2. Predictions for “P(misalignment x-risk|AGI)”: Conditional on AGI being developed by 2070, humanity will go extinct or drastically curtail its future potential due to loss of control of AGI
- Platforms where information is shared, will become more responsible. Multi-factor authentication would come up in multiple instances while using the application. For example, a social media app might ask the user to upload a live selfie each time a post is to be created. Rules and frameworks like this might decrease misinformation if done and followed diligently.
- Why is it the notion that consensus among robots would be so high? Imagine 1 AGI with access to an extensive network of compute and another one with access to movable robot figures, and the former commanded the latter to do something. This is a case of comparing apples to oranges and hence, not necessary that multiple AGI agents will comply with each other.
- Similar to how FDA approves medicines, central entities like App store will evolve and use new standards.**
- Once AI reaches the position of an absolute perfect assistant. Why would humans (or at least large groups of humans) still work on it?

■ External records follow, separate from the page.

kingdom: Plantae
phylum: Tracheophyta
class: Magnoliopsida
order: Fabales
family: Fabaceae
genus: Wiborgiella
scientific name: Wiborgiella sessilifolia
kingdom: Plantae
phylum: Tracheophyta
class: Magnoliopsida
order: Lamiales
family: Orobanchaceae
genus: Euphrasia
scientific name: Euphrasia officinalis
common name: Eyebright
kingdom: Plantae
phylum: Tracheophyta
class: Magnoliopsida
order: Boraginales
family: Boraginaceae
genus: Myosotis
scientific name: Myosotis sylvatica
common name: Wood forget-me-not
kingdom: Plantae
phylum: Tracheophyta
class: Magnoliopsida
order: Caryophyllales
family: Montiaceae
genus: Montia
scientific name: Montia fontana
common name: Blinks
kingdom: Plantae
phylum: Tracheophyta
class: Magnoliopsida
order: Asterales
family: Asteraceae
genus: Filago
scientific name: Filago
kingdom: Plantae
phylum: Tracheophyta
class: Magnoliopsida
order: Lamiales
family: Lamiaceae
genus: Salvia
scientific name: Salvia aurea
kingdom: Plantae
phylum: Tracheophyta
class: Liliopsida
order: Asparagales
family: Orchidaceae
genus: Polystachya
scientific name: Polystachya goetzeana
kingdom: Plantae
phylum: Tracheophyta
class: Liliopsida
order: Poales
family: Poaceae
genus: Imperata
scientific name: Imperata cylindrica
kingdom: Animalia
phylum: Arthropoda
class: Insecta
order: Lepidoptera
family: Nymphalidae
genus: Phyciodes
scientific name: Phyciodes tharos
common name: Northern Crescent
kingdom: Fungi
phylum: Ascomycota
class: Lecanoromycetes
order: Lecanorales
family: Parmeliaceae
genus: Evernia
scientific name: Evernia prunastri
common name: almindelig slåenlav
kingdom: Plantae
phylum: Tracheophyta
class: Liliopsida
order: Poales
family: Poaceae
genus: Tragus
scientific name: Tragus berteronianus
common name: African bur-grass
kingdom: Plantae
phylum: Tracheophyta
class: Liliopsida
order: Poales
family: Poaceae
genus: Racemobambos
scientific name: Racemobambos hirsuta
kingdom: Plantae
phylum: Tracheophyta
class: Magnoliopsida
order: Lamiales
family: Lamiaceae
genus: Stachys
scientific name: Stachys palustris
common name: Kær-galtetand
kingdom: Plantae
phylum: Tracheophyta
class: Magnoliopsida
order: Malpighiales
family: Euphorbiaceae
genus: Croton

- If an AGI is willing to accept its initial knowledge set, then it would likely be willing to accept new ones as well. This means non-AGI intellectuals could potentially fool them. Because the search space for validation of new data-point might be too high?
- Unique protocols in the future: If a large number of people accept that a server has to be shut down, then it will be. If such protocols and legislation come in time, the risk would be minimized to a large extent.
Taking all these points into consideration puts my subjective probability for P(misalignment x-risk|AGI) at 0.1–1%
** — Companies that enable this would be great investments for Future Fund.